Kenya's portal made international headlines and lit up the blogosphere. Newspapers such as The Guardian and The New York Times carried articles about the site. The Star, a national Kenyan newspaper, rated it number one in a list of "Kenya's biggest ICT stories of 2011." 

Proponents lauded the portal as a giant step forward for Kenya, but some observers were less effusive. They insisted that the project's value ultimately depended on citizen use. Davis Adieno, former national coordinator at the National Taxpayers Association, a government accountability organization, commented on the disparity between the praise the portal received and its actual usage: "It is being celebrated internationally, but very few Kenyans know about the portal or what it is about." In 2012, a year after the launch, the media, and the public had not used the open data portal as widely as proponents had anticipated. As Ndemo related, "Right now, we have dealt with just the supply side of data. The challenge now is to build the demand side of data." 

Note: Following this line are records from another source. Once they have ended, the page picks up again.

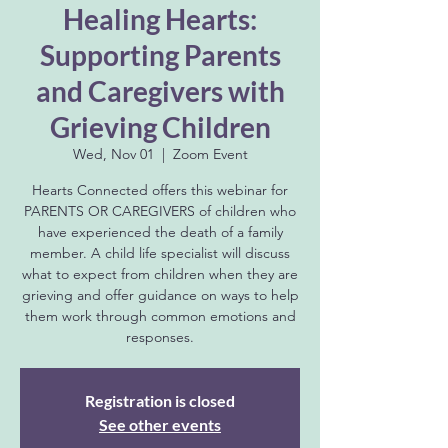
Healing Hearts:
Supporting Parents
and Caregivers with
Grieving Children
Wed, Nov 01
  |  
Zoom Event
Hearts Connected offers this webinar for
PARENTS OR CAREGIVERS of children who
have experienced the death of a family
member. A child life specialist will discuss
what to expect from children when they are
grieving and offer guidance on ways to help
them work through common emotions and
responses.
Registration is closed
See other events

The lack of Internet availability outside Kenya's major cities sharply curtailed the number of citizens who could use the new website. In 2012, only 6.5 million Kenyans out of a population of 43 million subscribed to an Internet connection, although 11.8 million had access to the Internet. But about 29.2 million people had mobile phones, with 98.8 percent of total Internet subscriptions through mobile phones -- one reason the ministry planned to encourage software developers to focus on phone applications that could reach a wider population. 

A second challenge was timeliness. Ndemo related that after launch, "The pressure I have now is the need for real-time data." Hersman of iHub underscored the issue, asking, "How can we get updated data and engage ordinary people to make their lives better and talk about services?" An important ally in facilitating data flow was the KNBS. The bureau was Kenya's largest repository of government data. Crucially, it had staff in key ministries to gather data or monitor data collection. Ndemo tapped into this expertise, putting in place a plan to allocate responsibility for portal updates to the KNBS, while the ICT Board would continue to project-manage the site. 

A third challenge arose from the muted reception the portal received within government. Sharing of government data required a greater commitment on the part of the government and a stronger legislative framework. In 2012, Ndemo and his supporters were still pushing for greater acceptance of the portal across ministries. 

Despite its challenges, the open data portal provided one avenue of access to government information in Kenya. At the time of the initial launch, the portal had 200 data sets. The number stood at 434 in June 2012. The ICT Board reported 50,515 site visits as of June 2012. When the board opened a Twitter account in February 2012, 429 followers started following the portal, which had had 634 tweets by June 2012. It also reported that users had viewed 29,081 data sets and downloaded 2,600 data sets by June 2012. 

The portal promoted Kenya's reputation as a progressive nation. Kenya was the first country in sub-Saharan Africa to launch an open data portal, and the second one on the continent, after Morocco. The portal also facilitated Kenya's membership in the Open Government Partnership, a global effort by eight founding members -- Brazil, Indonesia, Mexico, Norway, the Philippines, South Africa, Britain, and the United States -- to promote transparency and accountability in government. 

Although several factors contributed to the successful launch of Kenya's open data portal in 2011, top-level political support and the speed with which Ndemo pushed the portal forward were the two most significant. Ndemo summed up his approach to the reforms: "In government, you seize the moment and the opportunity when you get it. How do you get it? You do the end first, and then you can put the rest in place later. You simply must deal with the why you need something, then think about [the] how later."